Georgia Court of Appeals, 1976

Johnson v. State

Johnson v. State
Georgia Court of Appeals · Decided November 15, 1976 · McMurray
140 Ga. App. 445; 231 S.E.2d 476; 1976 Ga. App. LEXIS 1515

Johnson v. State

Opinion of the Court

McMurray, Judge.

Defendant was convicted of the offense of possession of marijuana and sentenced to serve a term of three years in the penitentiary. He appeals, enumerating error as to the sufficiency of the evidence to support the verdict and that the court erred in refusing to grant his motion for mistrial when the assistant district attorney in the argument allegedly brought the defendant’s character into issue, there being no evidence to support the same. Held:

1. The argument portion of the trial was not taken down by the court reporter but the defendant contends that the prosecuting attorney was arguing that "Mr. G. O. Johnson may not know the defendant but the defendant may very well have good reasons to know who he is and what he does as a vice squad officer.” The court did state that this was substantially correct "that he said he may have good reason.” The court denied the motion, contending the prosecuting attorney was arguing deduction and had not attacked the defendant’s character. The court then instructed the jury that "you gentlemen will recall no inference was made whatsoever in that he attacked the character of this defendant. As I understand, he is merely arguing the possibilities of knowledge of identity of people... and you will consider it for that purpose only... the argument of Mr. Smith is only from the standpoint of the argument of possibility of knowledge of somebody and will not be considered by you as any indication of any bad character whatsoever on the part of this Defendant.” G. O. Johnson was a witness in the case, but defendant fails to point out in the transcript what the testimony might have been that Johnson gave which may or may not have authorized the deductions *446argued by the district attorney. The brief is incomplete, but it appears that the court properly handled the matter. We do not consider that the defendant’s character has been put in issue by the argument, whatever it might have been other than the above. The defendant has failed to support his brief by a reference to the pages in the transcript where the evidence may be found and examined to test the so-called deductions made by the prosecuting attorney. See Rule 18 (c) (Code Ann. § 24-3618) as to structure and content. We find no error in this complaint.

Submitted November 3, 1976 Decided November 15, 1976. Elkins & Flournoy, Paul R. Gemmette, James A. Elkins, Jr., for appellant. E. Mullins Whisnant, District Attorney, William D. Smith, Assistant District Attorney, for appellee.
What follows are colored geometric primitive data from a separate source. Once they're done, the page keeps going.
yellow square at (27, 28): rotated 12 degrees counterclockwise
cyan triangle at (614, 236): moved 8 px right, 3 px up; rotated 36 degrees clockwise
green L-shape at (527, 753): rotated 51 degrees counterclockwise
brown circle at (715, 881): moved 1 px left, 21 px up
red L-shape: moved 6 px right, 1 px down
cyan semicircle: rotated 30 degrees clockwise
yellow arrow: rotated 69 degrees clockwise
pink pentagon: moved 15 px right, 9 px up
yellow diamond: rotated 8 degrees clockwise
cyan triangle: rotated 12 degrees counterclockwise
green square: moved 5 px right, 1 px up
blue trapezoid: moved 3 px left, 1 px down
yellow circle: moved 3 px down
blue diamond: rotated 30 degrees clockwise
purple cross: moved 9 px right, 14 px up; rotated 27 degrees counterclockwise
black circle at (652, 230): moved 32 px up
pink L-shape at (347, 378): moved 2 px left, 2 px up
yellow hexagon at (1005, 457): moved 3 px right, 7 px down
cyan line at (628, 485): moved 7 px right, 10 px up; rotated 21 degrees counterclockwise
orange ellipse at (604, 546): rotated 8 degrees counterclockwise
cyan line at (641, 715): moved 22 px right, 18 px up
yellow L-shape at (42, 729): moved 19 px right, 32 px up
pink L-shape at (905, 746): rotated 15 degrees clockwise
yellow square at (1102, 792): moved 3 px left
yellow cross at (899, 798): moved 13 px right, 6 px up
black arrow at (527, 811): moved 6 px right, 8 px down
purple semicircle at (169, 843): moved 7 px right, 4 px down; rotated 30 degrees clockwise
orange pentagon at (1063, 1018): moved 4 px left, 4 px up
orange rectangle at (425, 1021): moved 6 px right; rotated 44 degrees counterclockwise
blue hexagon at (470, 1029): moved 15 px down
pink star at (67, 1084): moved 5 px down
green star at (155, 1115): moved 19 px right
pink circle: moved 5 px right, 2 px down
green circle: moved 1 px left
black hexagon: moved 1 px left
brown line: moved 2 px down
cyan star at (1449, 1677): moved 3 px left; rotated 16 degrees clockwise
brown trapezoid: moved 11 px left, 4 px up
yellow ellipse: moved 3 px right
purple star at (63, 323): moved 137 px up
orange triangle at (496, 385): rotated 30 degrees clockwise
2. The evidence shows that pursuant to a search warrant and as a result of said search, a quantity of marijuana was found in the attic portion of defendant’s apartment located near a trap door in the ceiling of a closet in Apartment 4 where the defendant lived. There was other testimony that this area could possibly be reached from the other apartments. However, there was some testimony that the defendant combed or brushed some marijuana residue out of his hair and from his shoulders in the bathroom of the apartment. The witness also testified that there was some marijuana in the apartment, as well as the quantity found in the ceiling, due to residue but that it was not present at the trial. The finding of suspected marijuana, that is residue, within the closet, in the defendant’s hair and on his shoulders, as well as several bags positively identified by laboratory experts found some three or four inches from the hole in the ceiling (trap door) over the closet in the defendant’s apartment was sufficient to support the verdict.

Judgment affirmed.

Quillian, P. J., and Marshall, J., concur.